Can someone guess the passing score and suggest some tips.

Thanks and regards.


----------



## Walker D (Jan 13, 2011)

Passing score is somewhere around 55 out of 80 (70%) based on "stuff" I have read.

Here is what I did. It worked for me.

*Studying*


Develop a study schedule that leads right up to "test day". This helps keep you on track. 
Work as many practice problems as you can 
Flag all of your resources. You should know exactly where to look for specific types of problems. This can be a "killer" if you fumble through your resources during the test.
Identify what types of problems give you the hardest time and rework them as much as possible. I actually had to develop a step-by-step instruction sheet on how to handle Moment of Inertia problems and Borrow sediment and Fill type problems. They came in handy during the test.

*During the Test*


At the start of the test, identify each problems level of difficulty on a level 1 through 4.
1 (Easiest) - you can pretty much answer it immediately (not many of these problems on the test)

2 - you can answer it in under 6 minutes (the number of these problems you encounter will depend on how well you know the material and your resources)

3 - you can answer it between 6 and 15 minutes (there were quite a few of these problems for me on the test)

4 (Hardest) - you have no idea (you might get lucky and find a way to answer the question from your resources, you will probably use an "educated guess")

Once you have labeled all the problems, start answering the questions from Level 1 to 4 (easiest to hardest). You don't want to be pressed for time when answering questions that you know you should get right.
Take your time. Don't rush.
If you are stuck on a problem SKIP IT. Don't panic. You can always come back to it. 
Bring a clock or a watch (that doesnt make noise) so you can keep track of time.


----------



## ptatohed (Jan 13, 2011)

That's good Walker, thanks. It's kind of out of place in this thread, but it's good stuff.


----------



## Walker D (Jan 14, 2011)

satyara said:


> Can someone guess the passing score and suggest some tips.
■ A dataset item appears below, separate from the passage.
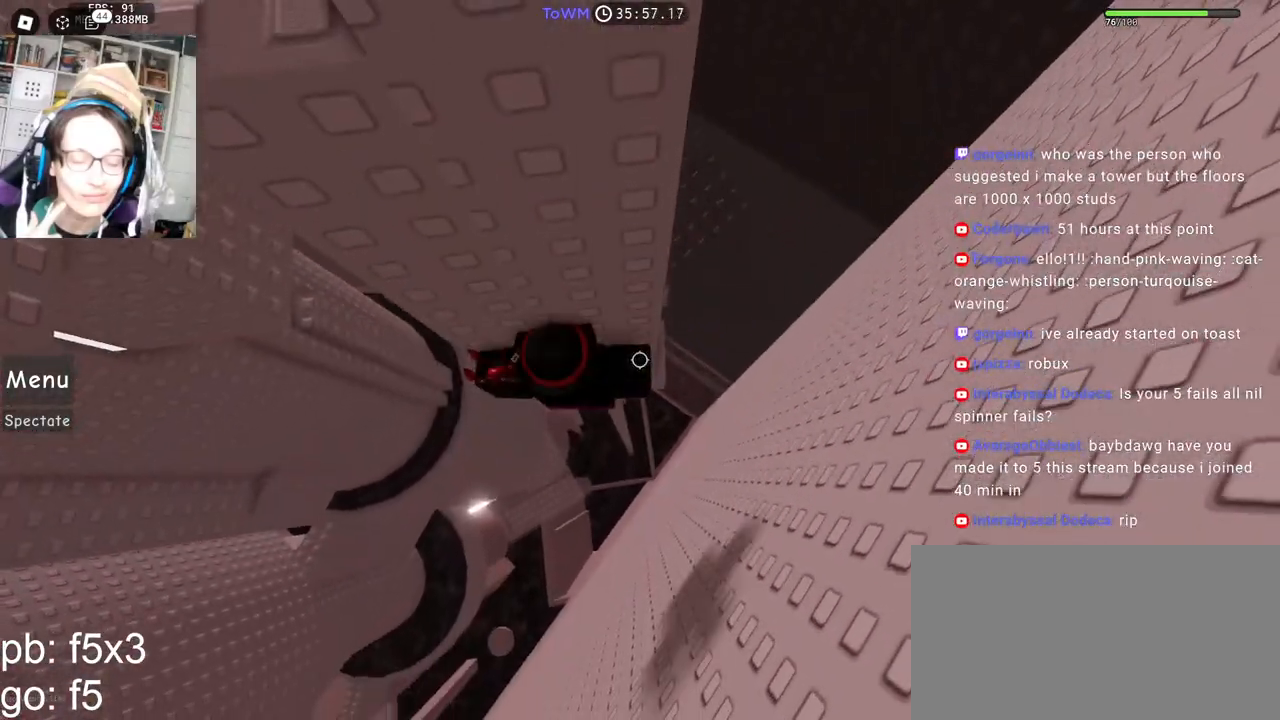
{"keys": ["a"], "mouse": ["right"], "events": [[450, "a", "down"]]}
Considering this portion of the original post, I would contend that there is nothing "out of place" about my response.


----------



## Guess (Jan 26, 2011)

I think you nailed it Walker D. Sometimes the difference between passing and failing is not how much knowledge you know but how you work through the test.


----------



## owiewave (Jan 27, 2011)

Sorry to hear that you did not pass. From what I have read, the best thing is to examine your study methods and improve upon them for the next time, which you are taking steps to do. What was your strategy the first time, and how long did you study beforehand?


----------